** DATA FOR THIS EXERCISE follows **

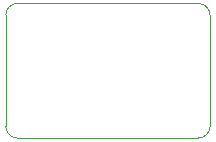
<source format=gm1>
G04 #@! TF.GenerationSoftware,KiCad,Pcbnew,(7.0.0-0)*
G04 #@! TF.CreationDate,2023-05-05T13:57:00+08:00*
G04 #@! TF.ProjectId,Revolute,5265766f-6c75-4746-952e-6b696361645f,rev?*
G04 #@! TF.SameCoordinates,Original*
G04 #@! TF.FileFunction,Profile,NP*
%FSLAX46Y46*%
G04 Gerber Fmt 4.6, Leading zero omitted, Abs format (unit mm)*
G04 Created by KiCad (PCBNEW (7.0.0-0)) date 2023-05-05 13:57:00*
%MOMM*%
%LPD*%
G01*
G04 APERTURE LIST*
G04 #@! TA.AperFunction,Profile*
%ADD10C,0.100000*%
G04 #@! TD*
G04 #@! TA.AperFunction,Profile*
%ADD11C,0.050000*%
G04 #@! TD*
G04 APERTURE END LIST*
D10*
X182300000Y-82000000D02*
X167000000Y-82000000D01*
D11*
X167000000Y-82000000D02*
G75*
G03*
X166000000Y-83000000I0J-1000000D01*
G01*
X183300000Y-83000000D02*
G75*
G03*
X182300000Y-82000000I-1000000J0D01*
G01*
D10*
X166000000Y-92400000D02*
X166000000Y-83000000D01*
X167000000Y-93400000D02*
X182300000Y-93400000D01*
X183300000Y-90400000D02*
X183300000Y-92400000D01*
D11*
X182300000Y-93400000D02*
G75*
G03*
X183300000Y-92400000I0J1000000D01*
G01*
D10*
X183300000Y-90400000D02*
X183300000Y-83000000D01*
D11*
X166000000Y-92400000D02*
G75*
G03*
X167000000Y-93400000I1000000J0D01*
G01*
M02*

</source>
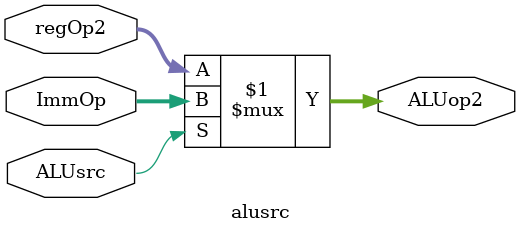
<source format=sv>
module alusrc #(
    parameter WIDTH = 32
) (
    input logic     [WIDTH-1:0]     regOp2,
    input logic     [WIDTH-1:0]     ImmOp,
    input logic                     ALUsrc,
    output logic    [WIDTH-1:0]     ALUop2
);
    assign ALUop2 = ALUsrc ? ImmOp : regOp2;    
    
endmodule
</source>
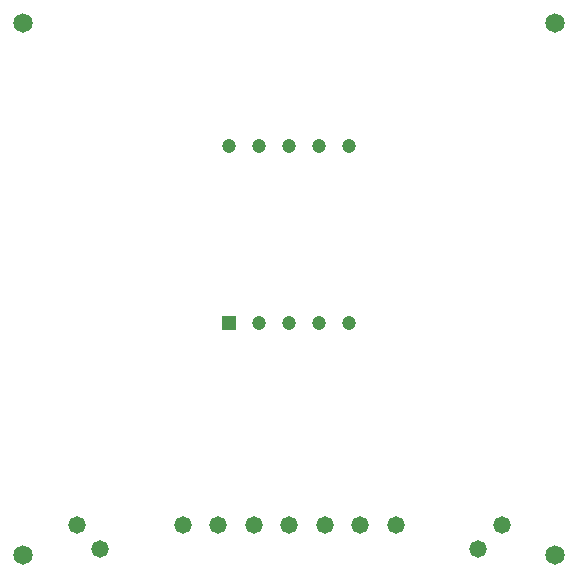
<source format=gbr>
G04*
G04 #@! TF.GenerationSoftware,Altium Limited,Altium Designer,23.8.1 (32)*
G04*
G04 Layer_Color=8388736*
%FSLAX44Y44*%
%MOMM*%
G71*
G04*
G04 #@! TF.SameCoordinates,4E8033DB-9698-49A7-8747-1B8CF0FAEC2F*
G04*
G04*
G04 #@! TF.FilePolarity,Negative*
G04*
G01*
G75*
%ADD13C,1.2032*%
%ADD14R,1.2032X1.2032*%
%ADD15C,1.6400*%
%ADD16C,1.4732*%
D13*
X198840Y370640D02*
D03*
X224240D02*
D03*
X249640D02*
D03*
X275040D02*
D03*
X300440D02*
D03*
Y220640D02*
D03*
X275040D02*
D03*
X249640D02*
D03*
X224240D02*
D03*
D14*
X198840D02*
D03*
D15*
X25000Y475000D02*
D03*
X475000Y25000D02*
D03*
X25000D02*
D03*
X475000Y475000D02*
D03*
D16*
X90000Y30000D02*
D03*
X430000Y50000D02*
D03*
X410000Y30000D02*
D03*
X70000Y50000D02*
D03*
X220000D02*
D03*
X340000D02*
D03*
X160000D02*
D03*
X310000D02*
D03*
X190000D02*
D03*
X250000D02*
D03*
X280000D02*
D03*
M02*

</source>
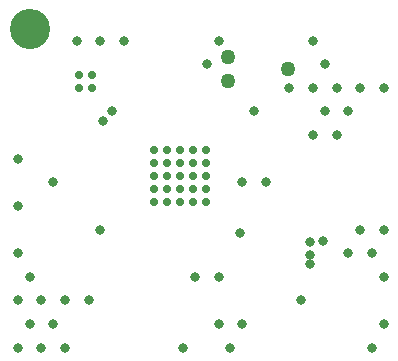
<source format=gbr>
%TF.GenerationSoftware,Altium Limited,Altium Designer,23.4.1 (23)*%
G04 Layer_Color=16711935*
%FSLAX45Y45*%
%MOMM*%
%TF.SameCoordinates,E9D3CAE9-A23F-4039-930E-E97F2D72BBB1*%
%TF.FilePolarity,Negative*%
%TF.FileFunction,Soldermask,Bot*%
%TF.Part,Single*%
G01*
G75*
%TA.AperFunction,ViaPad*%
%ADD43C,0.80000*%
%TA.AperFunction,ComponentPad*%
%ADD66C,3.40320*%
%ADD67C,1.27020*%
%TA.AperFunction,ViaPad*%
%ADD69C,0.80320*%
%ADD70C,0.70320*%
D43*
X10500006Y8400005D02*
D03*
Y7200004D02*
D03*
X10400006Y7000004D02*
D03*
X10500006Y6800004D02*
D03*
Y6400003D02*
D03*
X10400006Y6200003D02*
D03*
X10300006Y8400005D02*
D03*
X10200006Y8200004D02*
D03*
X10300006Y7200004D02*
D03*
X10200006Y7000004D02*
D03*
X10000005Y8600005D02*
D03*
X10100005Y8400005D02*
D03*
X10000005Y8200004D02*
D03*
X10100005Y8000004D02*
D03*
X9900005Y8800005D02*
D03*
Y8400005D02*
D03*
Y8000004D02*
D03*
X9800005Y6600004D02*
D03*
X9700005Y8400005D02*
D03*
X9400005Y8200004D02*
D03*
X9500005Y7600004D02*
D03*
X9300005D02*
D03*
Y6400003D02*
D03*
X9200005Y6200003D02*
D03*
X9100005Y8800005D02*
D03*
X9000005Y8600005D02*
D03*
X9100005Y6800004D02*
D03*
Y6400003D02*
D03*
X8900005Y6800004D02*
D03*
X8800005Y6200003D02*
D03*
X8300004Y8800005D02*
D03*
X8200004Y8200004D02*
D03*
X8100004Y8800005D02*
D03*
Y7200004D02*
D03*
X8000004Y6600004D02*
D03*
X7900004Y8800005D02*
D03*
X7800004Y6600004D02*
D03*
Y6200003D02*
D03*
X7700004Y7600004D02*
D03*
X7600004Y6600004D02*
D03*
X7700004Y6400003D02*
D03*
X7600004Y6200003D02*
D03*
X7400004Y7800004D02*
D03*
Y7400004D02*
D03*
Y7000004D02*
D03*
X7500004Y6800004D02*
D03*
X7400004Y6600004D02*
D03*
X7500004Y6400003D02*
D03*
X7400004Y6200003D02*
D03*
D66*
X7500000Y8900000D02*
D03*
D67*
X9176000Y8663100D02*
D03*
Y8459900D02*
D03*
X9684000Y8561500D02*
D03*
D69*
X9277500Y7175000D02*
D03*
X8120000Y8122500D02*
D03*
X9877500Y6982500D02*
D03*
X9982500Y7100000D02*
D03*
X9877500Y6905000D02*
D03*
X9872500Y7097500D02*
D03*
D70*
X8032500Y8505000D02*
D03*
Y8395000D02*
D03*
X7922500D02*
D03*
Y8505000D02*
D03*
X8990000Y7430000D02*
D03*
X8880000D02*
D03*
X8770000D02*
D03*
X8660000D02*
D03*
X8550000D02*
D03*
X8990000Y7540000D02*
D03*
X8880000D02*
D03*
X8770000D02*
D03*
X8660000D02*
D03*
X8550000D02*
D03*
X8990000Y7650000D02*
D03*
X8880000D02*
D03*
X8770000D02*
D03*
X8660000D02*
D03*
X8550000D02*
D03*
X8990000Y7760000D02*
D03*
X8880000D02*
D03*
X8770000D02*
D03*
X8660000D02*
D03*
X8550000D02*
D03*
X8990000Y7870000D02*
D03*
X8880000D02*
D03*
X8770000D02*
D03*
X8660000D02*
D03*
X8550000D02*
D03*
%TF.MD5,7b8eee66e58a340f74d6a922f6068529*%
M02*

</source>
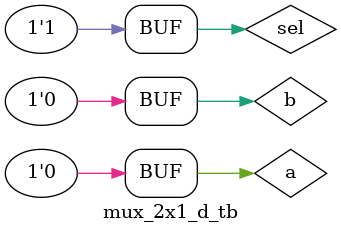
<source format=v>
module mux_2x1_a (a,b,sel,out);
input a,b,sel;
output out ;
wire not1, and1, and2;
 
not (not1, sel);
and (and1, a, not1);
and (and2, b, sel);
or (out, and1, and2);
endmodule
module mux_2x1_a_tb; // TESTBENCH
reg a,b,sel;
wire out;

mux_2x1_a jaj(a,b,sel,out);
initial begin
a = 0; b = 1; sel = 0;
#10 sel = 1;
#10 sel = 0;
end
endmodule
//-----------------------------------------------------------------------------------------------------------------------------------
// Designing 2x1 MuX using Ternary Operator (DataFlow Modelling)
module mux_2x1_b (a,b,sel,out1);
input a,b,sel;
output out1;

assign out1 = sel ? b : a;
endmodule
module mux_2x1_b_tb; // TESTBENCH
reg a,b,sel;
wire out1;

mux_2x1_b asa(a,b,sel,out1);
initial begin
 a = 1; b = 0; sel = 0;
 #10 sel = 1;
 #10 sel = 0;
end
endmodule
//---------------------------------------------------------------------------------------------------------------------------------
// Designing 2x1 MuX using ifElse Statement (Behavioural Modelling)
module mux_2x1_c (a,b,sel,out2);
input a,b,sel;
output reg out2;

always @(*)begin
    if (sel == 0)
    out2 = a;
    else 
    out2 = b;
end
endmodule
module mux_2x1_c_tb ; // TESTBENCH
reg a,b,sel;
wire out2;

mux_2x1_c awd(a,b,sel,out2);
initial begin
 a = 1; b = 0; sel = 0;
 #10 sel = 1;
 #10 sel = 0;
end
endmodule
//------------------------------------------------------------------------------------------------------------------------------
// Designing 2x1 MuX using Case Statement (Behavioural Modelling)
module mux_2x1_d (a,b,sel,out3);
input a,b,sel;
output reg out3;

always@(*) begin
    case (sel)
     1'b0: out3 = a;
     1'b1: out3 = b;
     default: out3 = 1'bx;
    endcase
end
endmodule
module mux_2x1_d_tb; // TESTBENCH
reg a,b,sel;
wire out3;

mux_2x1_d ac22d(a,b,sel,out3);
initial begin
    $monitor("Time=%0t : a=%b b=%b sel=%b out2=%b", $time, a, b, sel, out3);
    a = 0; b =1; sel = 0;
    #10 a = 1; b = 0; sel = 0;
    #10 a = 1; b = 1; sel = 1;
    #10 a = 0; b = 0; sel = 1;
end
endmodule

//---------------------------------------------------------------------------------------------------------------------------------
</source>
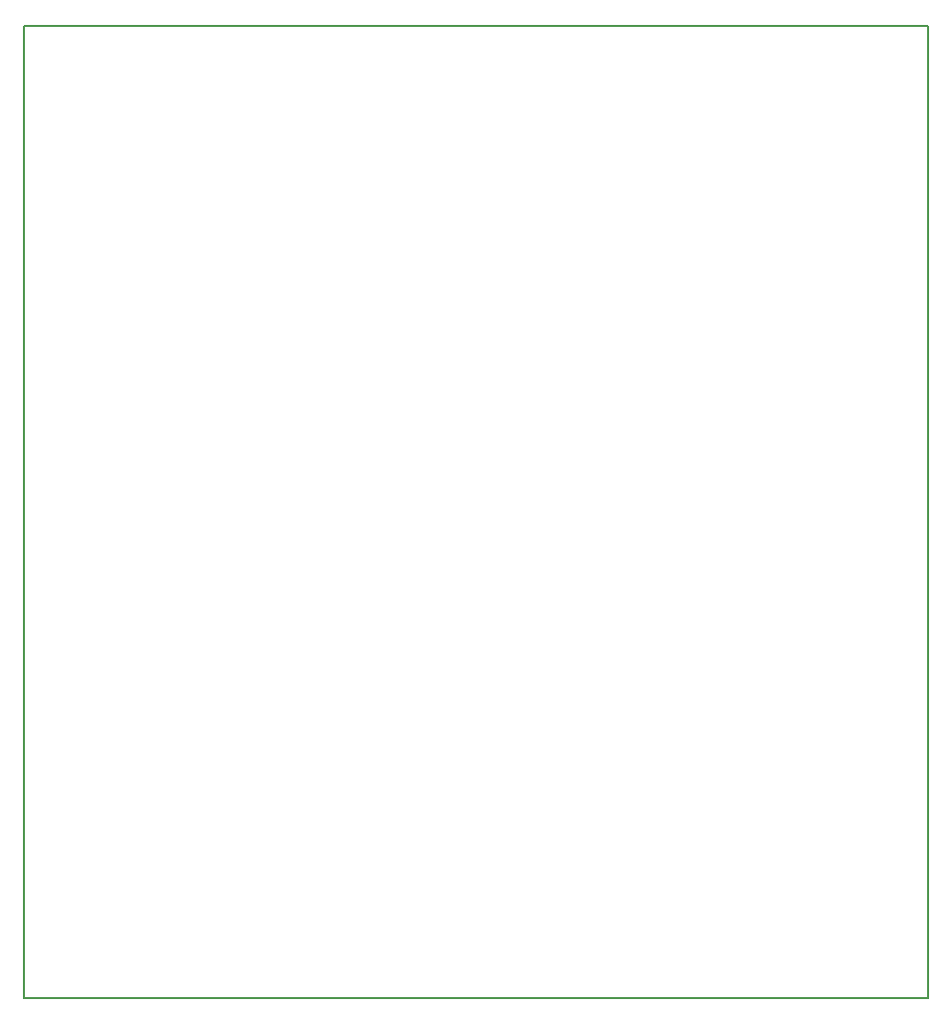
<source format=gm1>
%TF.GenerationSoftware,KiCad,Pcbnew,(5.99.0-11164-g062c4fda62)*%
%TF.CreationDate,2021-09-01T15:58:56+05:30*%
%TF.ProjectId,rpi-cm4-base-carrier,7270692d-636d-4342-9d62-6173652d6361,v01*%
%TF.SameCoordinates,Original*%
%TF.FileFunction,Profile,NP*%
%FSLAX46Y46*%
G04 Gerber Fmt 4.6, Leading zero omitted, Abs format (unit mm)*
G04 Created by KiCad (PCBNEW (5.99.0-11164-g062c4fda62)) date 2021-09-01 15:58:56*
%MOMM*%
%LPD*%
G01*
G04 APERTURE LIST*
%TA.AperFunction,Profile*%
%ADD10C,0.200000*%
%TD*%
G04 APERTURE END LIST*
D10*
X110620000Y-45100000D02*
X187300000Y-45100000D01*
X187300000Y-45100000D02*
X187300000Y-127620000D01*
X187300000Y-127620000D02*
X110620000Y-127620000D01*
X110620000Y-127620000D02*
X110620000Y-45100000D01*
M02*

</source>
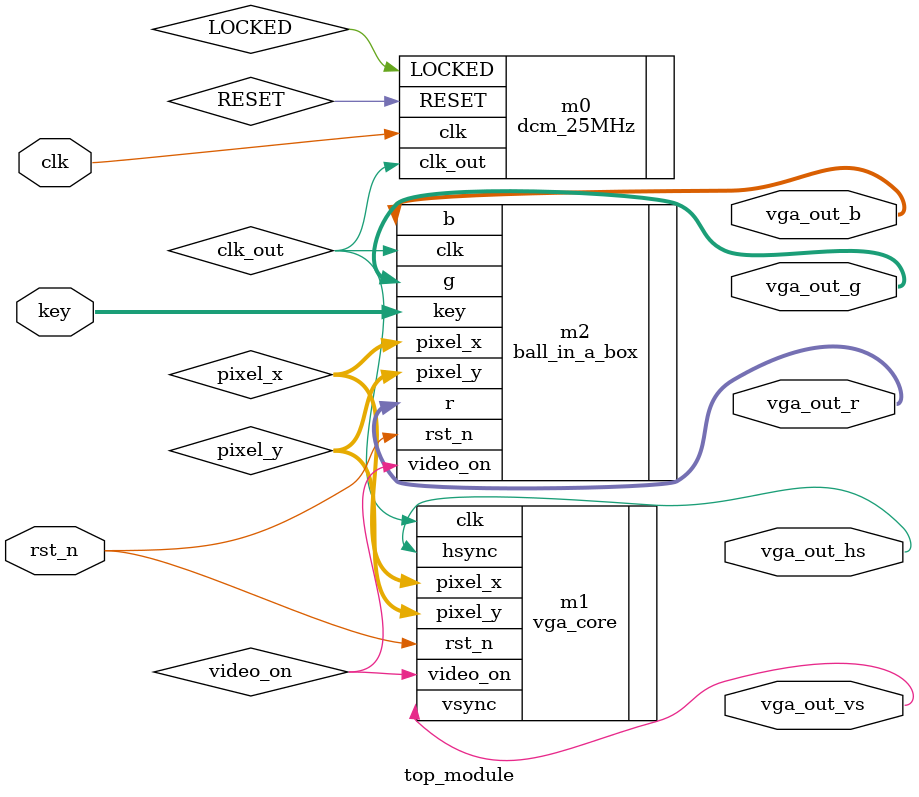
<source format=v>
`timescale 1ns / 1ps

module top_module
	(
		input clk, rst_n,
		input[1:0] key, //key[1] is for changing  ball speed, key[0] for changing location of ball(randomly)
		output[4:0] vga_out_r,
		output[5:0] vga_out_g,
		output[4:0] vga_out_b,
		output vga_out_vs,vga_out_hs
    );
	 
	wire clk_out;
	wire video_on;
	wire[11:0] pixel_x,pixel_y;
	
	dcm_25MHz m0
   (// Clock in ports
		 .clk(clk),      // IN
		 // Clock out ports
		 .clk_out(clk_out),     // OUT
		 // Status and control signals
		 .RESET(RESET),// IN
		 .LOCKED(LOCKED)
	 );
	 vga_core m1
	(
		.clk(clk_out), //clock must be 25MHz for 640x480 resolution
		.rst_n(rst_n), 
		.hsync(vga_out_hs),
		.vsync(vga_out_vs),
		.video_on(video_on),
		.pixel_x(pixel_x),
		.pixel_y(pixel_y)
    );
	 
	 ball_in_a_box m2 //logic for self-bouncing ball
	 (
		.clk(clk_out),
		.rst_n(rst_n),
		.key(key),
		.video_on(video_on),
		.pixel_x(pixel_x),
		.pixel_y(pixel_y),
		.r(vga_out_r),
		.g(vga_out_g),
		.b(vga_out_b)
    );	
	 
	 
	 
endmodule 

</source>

** End of DATA FOR THIS EXERCISE **

AIM OF THE TASK: Scanning the data above, copy out every line where "Designing" is found.

TASK SOLUTION:
// Designing 2x1 MuX using Ternary Operator (DataFlow Modelling)
// Designing 2x1 MuX using ifElse Statement (Behavioural Modelling)
// Designing 2x1 MuX using Case Statement (Behavioural Modelling)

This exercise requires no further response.